- WHAT IS EXPECTED: Nothing in the entries may change when you repeat them, and no images may appear.

- Page-level text extractions:
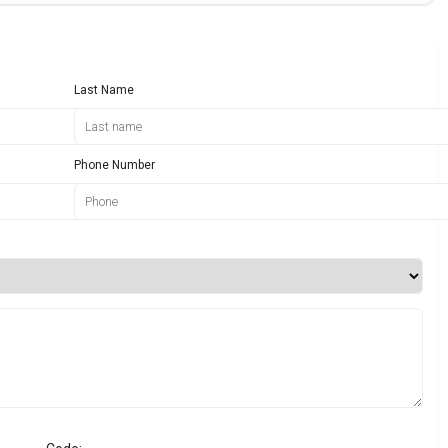
Last Name
Phone Number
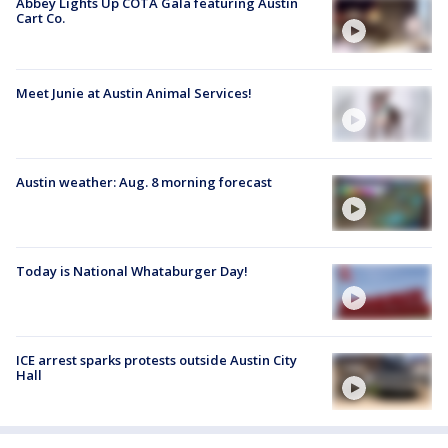
Abbey Lights Up COTA Gala featuring Austin
Cart Co.
Meet Junie at Austin Animal Services!
Austin weather: Aug. 8 morning forecast
Today is National Whataburger Day!
ICE arrest sparks protests outside Austin City
Hall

- RESULT OF THE TASK:
Last Name
Phone Number
Abbey Lights Up COTA Gala featuring Austin
Cart Co.
Meet Junie at Austin Animal Services!
Austin weather: Aug. 8 morning forecast
Today is National Whataburger Day!
ICE arrest sparks protests outside Austin City
Hall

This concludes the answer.